May your bits be stable and your interfaces be fast. :cool: Ron


#29

P

PHolder

Any ideas pro and con about scheduled reboots?
Up to date security is good news, but on the other hand, if you allow updates to cause reboots, then you may suffer the failure mode of a light bulb. (The old fashioned kind not necessarily the LED kind.) Most light bulbs fail when powering up. This is the point where they have the most work to do as they have to heat up to their operating temperature.

If your device updates and then reboots in the middle of the night, while you are "absent from keyboard", then it's possible that is the time when a bug will surface that will cause an outage. This probably won't happen often... if ever, but if it does happen to you, it will probably be quite confusing when you're just waking up (or someone wakes you to tell you) and things are hosed.

This is probably not a motivating factor for or against any particular choice, but just something to be aware of for the future.


#30

rfrazier

rfrazier

@PHolder Yeah, I'm leery of auto updates as they do periodically change things. Unfortunately, one has to be leery of never getting updates. It's hard to know the best answer. I guess, with a router, and especially with something like DD-WRT and with all outside services turned off, I'm more inclined to want my updates to be only manually installed. It's probably a good idea to be on the email list of your router maker but I honestly don't know if I'm on DD-WRT's list or not. They have so many versions and years of products that I don't even know if they could issue customized emails.
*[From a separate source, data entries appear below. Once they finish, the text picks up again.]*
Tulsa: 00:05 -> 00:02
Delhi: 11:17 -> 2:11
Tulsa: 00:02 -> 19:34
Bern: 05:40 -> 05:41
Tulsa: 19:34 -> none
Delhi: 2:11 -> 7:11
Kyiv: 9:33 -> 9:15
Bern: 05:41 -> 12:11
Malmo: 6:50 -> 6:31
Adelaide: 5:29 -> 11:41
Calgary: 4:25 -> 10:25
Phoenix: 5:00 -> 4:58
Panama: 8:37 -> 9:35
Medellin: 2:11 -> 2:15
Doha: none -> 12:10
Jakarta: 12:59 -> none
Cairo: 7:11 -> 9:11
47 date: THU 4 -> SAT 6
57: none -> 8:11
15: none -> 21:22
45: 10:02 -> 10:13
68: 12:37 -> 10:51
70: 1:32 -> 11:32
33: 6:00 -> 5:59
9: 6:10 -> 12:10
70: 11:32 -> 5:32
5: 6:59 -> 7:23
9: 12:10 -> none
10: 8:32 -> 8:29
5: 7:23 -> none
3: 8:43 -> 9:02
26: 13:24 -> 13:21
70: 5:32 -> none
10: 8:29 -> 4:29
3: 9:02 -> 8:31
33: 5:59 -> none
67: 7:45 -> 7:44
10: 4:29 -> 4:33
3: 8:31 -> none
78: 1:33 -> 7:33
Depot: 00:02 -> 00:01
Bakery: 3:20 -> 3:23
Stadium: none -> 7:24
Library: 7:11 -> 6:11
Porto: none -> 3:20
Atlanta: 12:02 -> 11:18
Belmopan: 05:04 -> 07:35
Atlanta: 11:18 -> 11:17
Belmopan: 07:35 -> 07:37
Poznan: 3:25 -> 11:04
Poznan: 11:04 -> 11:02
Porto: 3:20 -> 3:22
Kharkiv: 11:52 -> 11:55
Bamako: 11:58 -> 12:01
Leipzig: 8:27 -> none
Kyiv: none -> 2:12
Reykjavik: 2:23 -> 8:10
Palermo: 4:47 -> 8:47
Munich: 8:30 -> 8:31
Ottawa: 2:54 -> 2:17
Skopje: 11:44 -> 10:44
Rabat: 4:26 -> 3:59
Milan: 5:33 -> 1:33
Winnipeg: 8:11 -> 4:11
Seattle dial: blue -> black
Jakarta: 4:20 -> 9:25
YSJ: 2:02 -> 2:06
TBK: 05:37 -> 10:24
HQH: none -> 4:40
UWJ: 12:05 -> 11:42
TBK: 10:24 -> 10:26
May your bits be stable and your interfaces be fast. :cool: Ron


#31

R

Ralph

I was always hesitant about turning electronic things off or rebooting unless absolutely necessary. A good (bad?) habit from my early days working with equipment where if something turned off it was hit and miss whether it would come back up OK. I turned the reboot on schedule back off on the router. For now, until I get tired of it I log into the router daily to look around and try to figure out what some of the settings do- it's still a 'new toy'. As far as I can tell it hasn't done any reboots aside from the ones I caused. I have a small UPS for both routers I haven't installed yet. My cable modem doesn't seem to take to power glitches too well and often comes back up without internet connection.

I did schedule the various update checks at different times during the night so nothing would happen while something else is active. Thanks for the thoughts on that. Now I have no auto reboot set and I left auto updates enabled. One of the menus has an 'up time' counter so I'll keep an eye on that to see if it reboots by itself.

Funny, I just recalled from my mainframe days when some programmers would update software during the week that needed a reboot to become active. Their thinking was to save a trip into work on the weekend. A number of times there were unexpected problems where they needed to IPL/ reboot the system off schedule and the patches took effect, sometimes with very bad results.